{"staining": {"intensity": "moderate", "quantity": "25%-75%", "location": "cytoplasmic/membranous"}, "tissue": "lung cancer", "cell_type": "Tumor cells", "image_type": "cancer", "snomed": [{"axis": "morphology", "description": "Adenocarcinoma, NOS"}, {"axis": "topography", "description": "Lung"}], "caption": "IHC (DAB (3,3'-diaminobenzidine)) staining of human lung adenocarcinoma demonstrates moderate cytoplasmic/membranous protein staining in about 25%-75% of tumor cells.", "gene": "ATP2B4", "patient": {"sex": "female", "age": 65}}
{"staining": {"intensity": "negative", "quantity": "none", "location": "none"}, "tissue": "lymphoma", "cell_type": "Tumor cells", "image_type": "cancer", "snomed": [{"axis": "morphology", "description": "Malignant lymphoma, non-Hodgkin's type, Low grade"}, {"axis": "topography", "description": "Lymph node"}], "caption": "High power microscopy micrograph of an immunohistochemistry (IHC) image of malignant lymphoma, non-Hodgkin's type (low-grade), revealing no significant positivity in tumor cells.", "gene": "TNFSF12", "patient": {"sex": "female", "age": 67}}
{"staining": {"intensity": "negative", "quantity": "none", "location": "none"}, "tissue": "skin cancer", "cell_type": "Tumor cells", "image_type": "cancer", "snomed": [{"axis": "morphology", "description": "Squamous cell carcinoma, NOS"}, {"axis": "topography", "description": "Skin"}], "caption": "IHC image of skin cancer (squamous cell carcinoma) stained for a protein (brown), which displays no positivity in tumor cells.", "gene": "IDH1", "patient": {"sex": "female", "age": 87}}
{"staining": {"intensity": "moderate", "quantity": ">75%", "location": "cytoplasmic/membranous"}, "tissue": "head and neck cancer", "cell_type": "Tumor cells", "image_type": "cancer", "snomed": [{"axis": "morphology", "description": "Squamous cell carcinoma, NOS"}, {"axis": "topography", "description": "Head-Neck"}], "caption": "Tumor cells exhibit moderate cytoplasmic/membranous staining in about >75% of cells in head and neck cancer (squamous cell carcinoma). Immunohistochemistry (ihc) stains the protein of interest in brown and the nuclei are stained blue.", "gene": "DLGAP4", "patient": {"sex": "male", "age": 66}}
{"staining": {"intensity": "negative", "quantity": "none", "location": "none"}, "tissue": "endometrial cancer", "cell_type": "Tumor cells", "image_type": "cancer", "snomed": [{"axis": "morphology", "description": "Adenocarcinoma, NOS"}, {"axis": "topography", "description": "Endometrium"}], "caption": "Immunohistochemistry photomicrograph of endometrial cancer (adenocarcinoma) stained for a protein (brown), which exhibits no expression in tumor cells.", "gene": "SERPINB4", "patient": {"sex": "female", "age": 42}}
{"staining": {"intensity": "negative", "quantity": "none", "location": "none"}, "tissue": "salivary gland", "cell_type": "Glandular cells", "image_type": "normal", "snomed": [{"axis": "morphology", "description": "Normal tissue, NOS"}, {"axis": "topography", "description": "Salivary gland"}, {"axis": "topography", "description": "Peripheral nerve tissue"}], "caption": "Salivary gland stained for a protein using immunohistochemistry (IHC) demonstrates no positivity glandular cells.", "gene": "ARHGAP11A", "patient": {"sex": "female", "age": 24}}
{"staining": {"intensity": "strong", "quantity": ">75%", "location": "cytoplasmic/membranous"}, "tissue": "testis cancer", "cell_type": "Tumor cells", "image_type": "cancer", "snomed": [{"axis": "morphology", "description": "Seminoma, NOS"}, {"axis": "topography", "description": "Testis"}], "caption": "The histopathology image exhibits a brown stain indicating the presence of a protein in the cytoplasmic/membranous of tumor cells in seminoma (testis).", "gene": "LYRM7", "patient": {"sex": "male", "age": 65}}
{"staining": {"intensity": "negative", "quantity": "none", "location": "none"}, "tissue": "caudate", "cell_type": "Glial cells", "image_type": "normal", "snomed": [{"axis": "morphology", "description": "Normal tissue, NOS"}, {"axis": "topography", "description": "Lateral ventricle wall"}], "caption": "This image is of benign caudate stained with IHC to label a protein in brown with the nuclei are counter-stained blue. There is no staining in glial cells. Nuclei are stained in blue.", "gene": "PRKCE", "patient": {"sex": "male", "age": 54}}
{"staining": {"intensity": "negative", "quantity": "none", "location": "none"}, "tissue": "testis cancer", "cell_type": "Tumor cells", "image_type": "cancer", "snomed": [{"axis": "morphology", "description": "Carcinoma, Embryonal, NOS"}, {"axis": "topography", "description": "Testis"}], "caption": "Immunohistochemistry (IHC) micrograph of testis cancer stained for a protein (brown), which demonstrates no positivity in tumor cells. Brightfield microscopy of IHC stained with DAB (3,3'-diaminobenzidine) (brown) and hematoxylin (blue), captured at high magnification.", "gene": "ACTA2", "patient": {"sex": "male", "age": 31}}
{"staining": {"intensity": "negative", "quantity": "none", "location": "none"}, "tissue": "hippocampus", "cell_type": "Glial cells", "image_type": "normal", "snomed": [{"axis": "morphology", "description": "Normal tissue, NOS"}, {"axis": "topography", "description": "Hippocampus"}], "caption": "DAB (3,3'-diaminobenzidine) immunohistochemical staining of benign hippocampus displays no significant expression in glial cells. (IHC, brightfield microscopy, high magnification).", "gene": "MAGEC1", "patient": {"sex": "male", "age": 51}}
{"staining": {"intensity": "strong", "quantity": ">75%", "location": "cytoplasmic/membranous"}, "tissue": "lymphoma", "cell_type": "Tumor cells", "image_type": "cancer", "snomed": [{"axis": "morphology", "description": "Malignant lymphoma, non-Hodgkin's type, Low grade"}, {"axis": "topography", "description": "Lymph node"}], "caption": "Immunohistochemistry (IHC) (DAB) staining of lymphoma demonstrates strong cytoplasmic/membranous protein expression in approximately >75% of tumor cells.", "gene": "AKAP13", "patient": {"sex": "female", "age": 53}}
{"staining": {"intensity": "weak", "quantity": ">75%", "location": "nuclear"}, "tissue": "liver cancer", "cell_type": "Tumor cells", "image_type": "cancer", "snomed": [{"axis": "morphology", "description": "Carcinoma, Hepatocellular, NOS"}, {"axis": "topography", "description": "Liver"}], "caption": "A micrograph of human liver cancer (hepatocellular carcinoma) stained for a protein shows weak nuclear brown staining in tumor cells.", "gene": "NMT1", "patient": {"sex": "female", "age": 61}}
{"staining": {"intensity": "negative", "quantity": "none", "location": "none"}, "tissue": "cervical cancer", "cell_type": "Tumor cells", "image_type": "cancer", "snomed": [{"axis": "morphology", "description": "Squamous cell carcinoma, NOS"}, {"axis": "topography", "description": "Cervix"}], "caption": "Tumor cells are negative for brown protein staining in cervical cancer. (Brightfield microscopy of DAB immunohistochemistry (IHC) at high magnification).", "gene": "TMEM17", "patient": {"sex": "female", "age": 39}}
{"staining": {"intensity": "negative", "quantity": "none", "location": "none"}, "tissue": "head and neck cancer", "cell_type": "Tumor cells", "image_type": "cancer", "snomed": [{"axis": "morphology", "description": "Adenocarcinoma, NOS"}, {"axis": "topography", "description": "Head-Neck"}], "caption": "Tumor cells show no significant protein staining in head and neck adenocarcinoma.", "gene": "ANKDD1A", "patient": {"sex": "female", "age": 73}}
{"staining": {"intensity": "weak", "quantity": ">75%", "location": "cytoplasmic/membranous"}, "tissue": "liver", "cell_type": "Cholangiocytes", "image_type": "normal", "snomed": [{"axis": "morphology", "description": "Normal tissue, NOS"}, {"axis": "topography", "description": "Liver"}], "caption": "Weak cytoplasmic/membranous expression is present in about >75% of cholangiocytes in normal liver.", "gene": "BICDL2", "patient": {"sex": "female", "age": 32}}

▶ **TASK PROMPT**
The response should be the listing above, limited to the lines between the one holding "gland stained for" and the one holding "histopathology image exhibits", inclusive, reproduced exactly.

▶ **SOLUTION**
{"staining": {"intensity": "negative", "quantity": "none", "location": "none"}, "tissue": "salivary gland", "cell_type": "Glandular cells", "image_type": "normal", "snomed": [{"axis": "morphology", "description": "Normal tissue, NOS"}, {"axis": "topography", "description": "Salivary gland"}, {"axis": "topography", "description": "Peripheral nerve tissue"}], "caption": "Salivary gland stained for a protein using immunohistochemistry (IHC) demonstrates no positivity glandular cells.", "gene": "ARHGAP11A", "patient": {"sex": "female", "age": 24}}
{"staining": {"intensity": "strong", "quantity": ">75%", "location": "cytoplasmic/membranous"}, "tissue": "testis cancer", "cell_type": "Tumor cells", "image_type": "cancer", "snomed": [{"axis": "morphology", "description": "Seminoma, NOS"}, {"axis": "topography", "description": "Testis"}], "caption": "The histopathology image exhibits a brown stain indicating the presence of a protein in the cytoplasmic/membranous of tumor cells in seminoma (testis).", "gene": "LYRM7", "patient": {"sex": "male", "age": 65}}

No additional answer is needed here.